┌────────

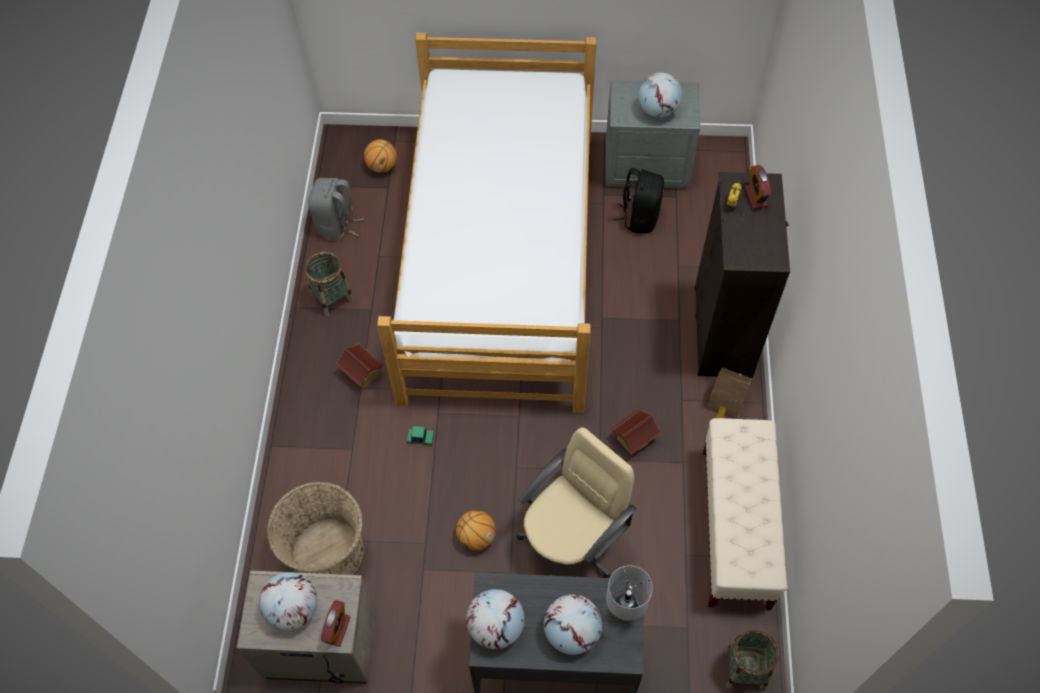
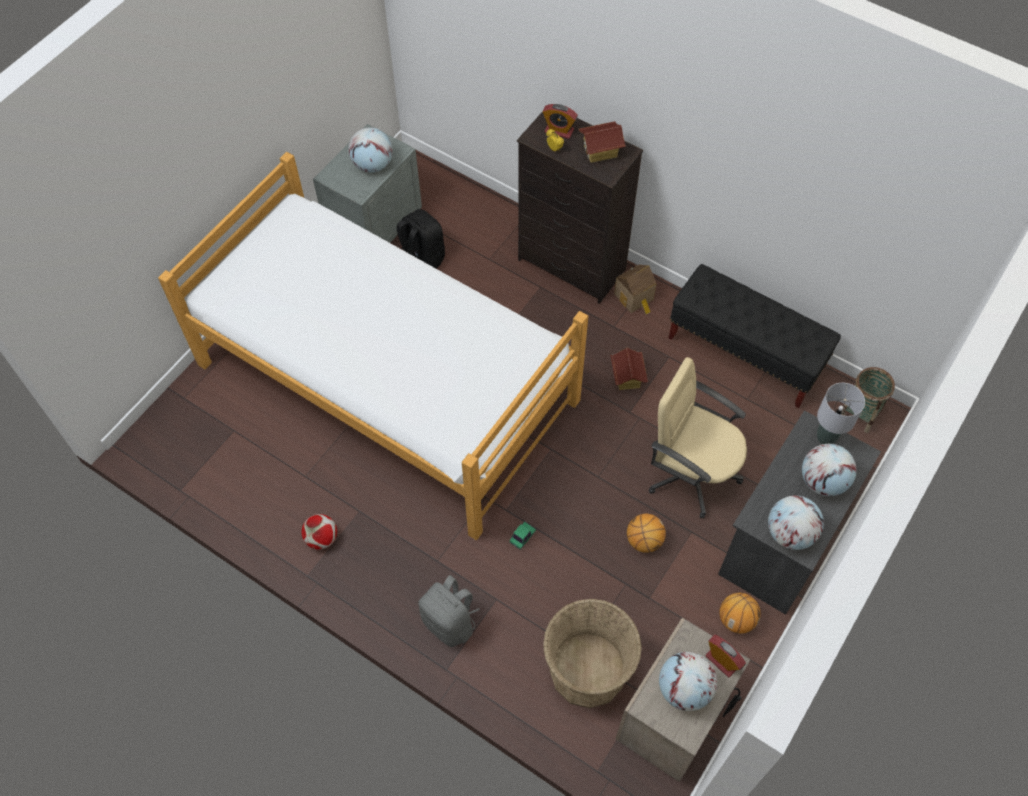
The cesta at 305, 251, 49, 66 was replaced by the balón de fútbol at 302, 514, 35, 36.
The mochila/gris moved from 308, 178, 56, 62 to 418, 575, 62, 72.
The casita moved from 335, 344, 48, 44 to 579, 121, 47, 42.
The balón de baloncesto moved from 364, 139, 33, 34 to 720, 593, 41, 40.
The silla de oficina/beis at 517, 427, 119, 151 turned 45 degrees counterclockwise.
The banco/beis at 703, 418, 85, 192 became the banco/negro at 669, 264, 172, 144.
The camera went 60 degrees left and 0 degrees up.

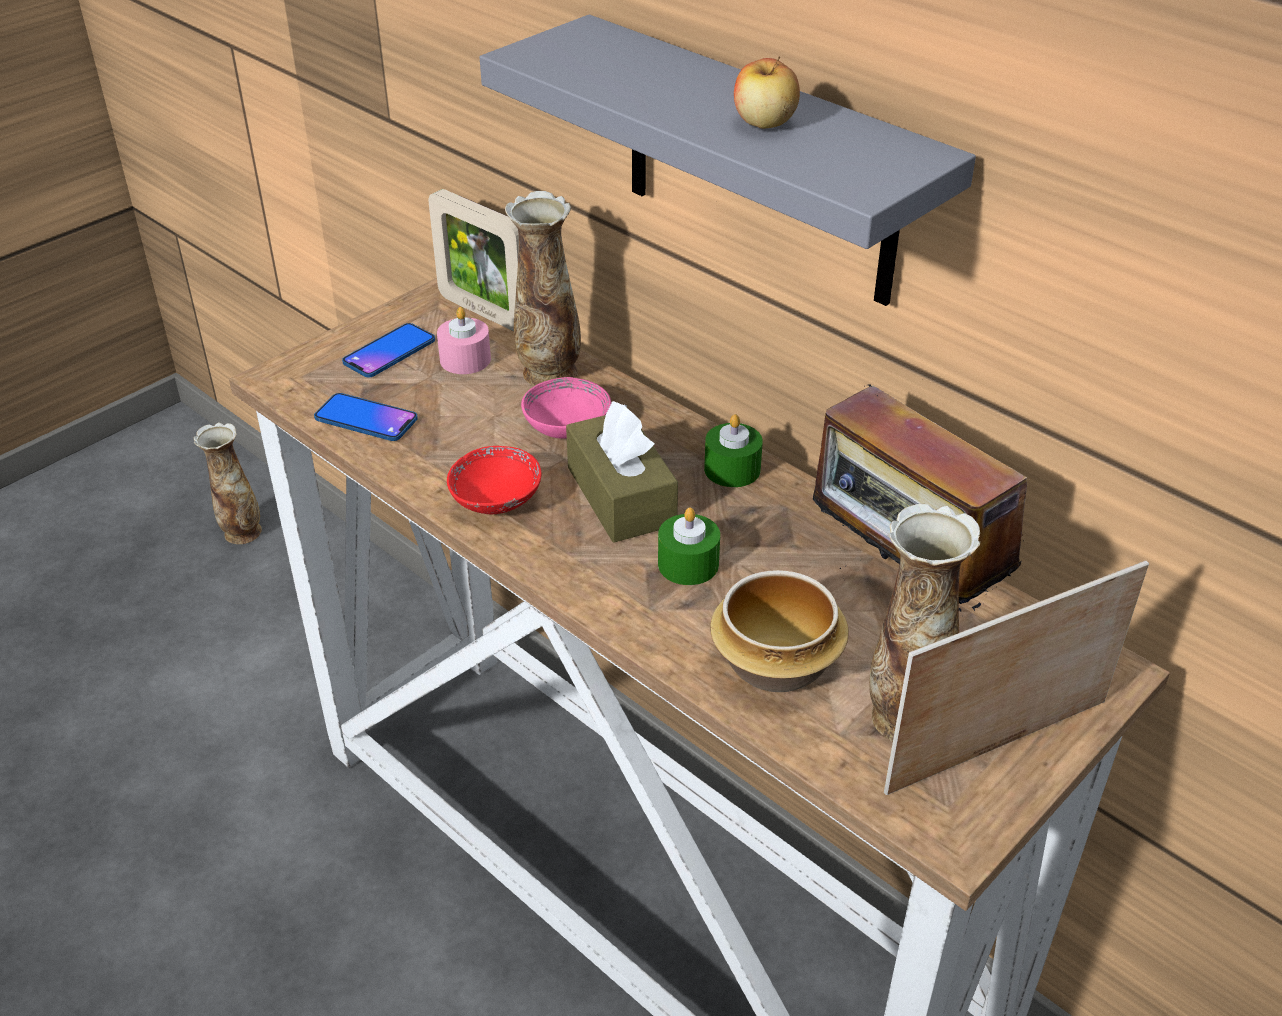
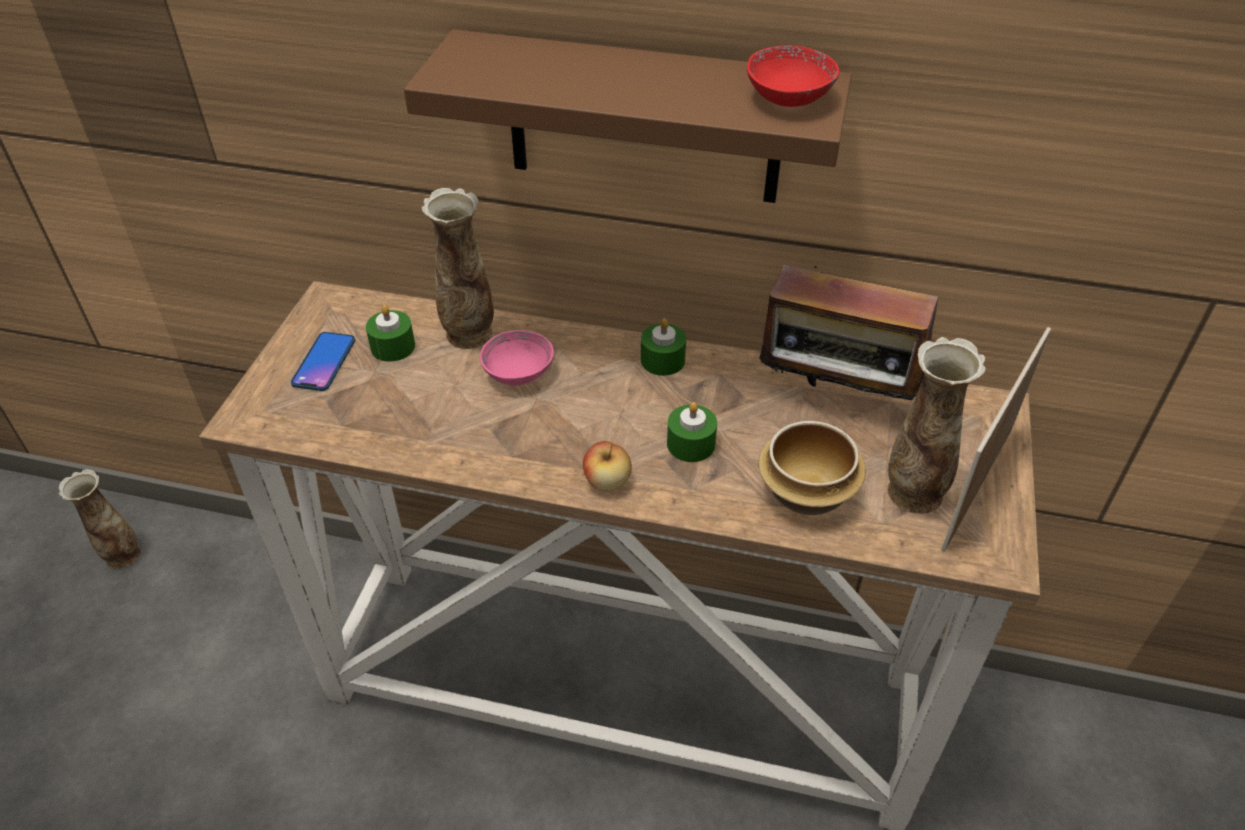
The móvil at 314, 393, 104, 48 disappeared.
The portarretratos at 428, 189, 91, 142 disappeared.
The vela/rosa at 437, 307, 54, 67 became the vela/verde at 366, 305, 49, 57.
The cuenco/rojo moved from 447, 446, 94, 68 to 747, 45, 92, 62.
The estante/gris at 480, 15, 496, 291 became the estante/marrón at 404, 29, 448, 174.
The caja de pañuelos/marrón at 566, 401, 112, 142 disappeared.
The manzana moved from 734, 56, 66, 73 to 583, 441, 49, 50.
The camera went 30 degrees left and 5 degrees up.

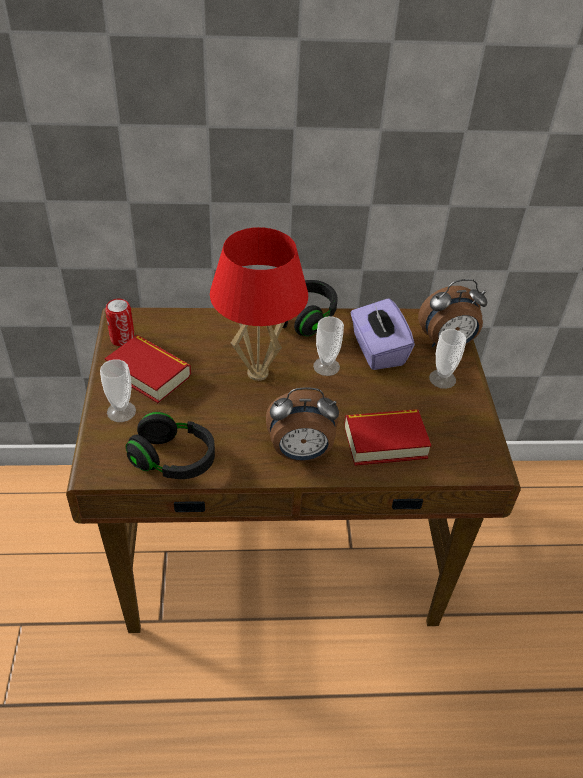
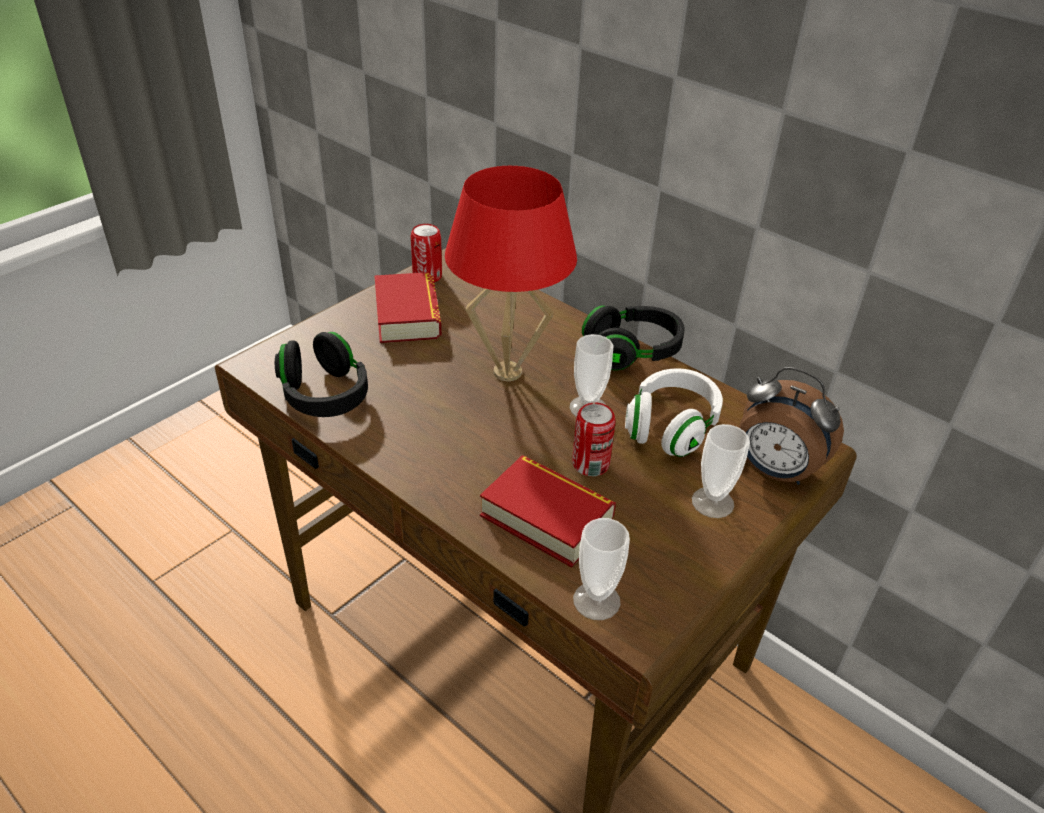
The taza moved from 100, 359, 36, 63 to 573, 518, 57, 102.
The despertador at 266, 387, 73, 74 disappeared.
The caja de pañuelos/morado at 351, 298, 64, 72 was replaced by the auriculares/blanco at 625, 368, 98, 89.
The lata at 572, 402, 44, 74 appeared.
The camera went 45 degrees right and 5 degrees down.

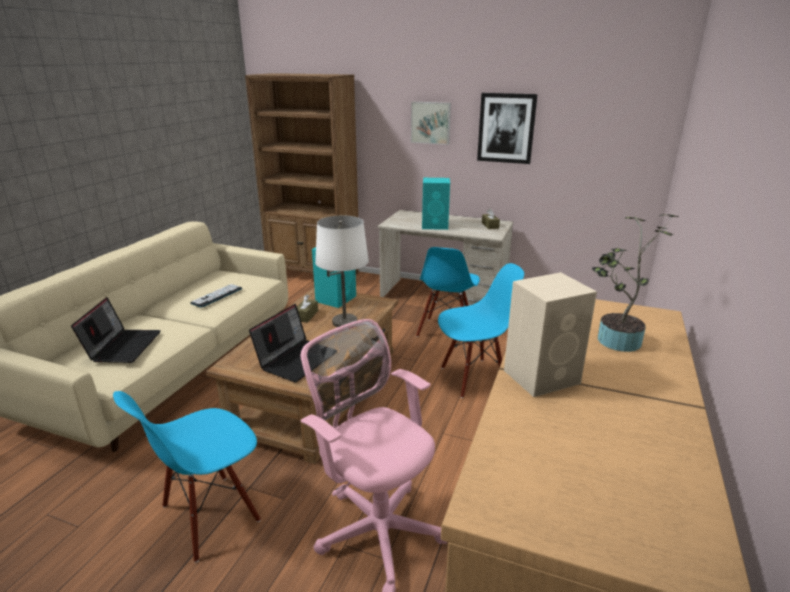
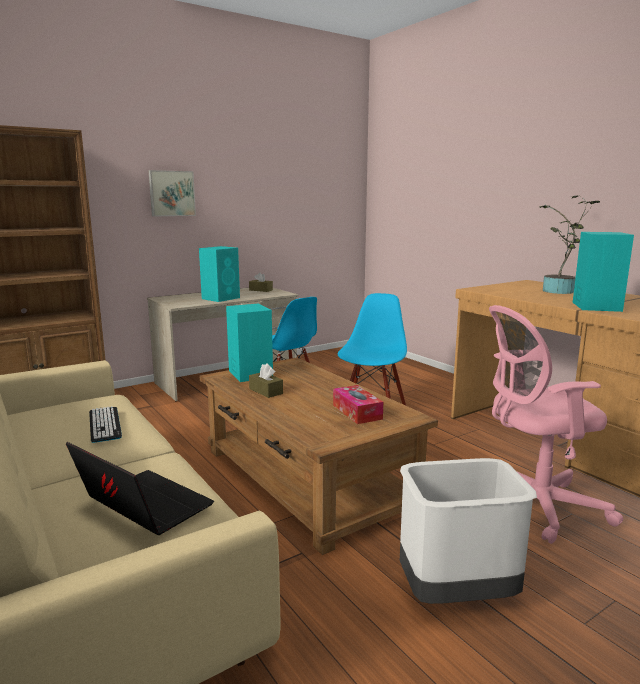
The silla/azul at 113, 391, 148, 172 was replaced by the papelera/blanco at 400, 458, 137, 146.
The portátil at 249, 304, 78, 78 was replaced by the caja de pañuelos at 333, 385, 50, 39.
The lámpara de mesa/blanco at 315, 216, 54, 111 disappeared.
The cuadro at 477, 93, 61, 71 disappeared.
The altavoz/beis at 504, 272, 93, 125 became the altavoz/turquesa at 573, 232, 61, 80.
The camera went 55 degrees left and 10 degrees down.

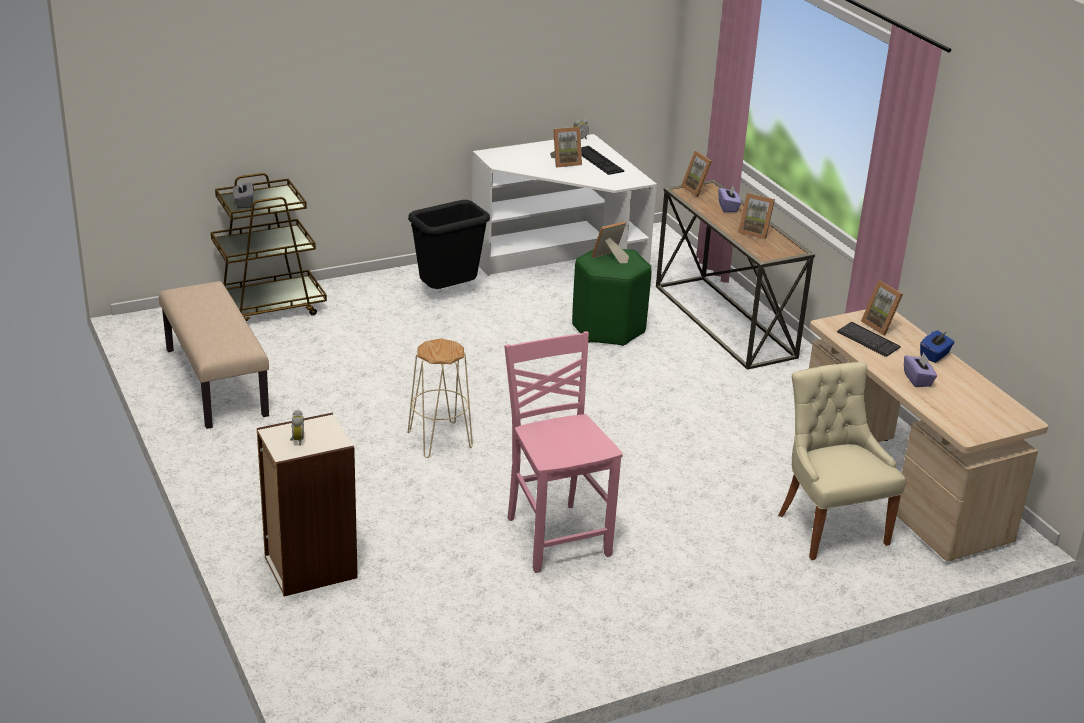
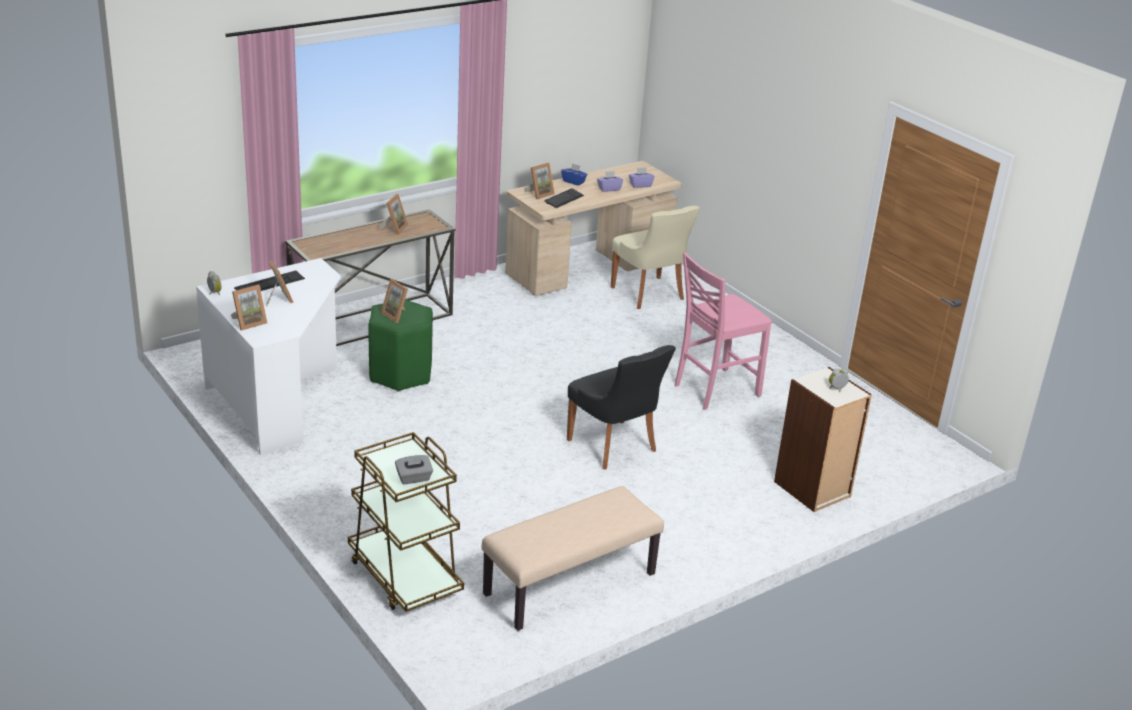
The papelera/negro at 408, 200, 82, 89 disappeared.
The taburete/beis at 408, 338, 65, 120 was replaced by the silla/negro at 567, 345, 109, 125.
The portarretratos moved from 681, 151, 31, 46 to 231, 285, 36, 46.
The caja de pañuelos/morado moved from 719, 186, 22, 26 to 629, 168, 26, 20.
The silla/beis at 778, 362, 128, 198 turned 90 degrees counterclockwise.
The camera went 100 degrees left and 0 degrees up.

└────────

■ Exercise requirements
All lines in the records above that contain "balón" are to be reported.

■ Task solution
The cesta at 305, 251, 49, 66 was replaced by the balón de fútbol at 302, 514, 35, 36.
The balón de baloncesto moved from 364, 139, 33, 34 to 720, 593, 41, 40.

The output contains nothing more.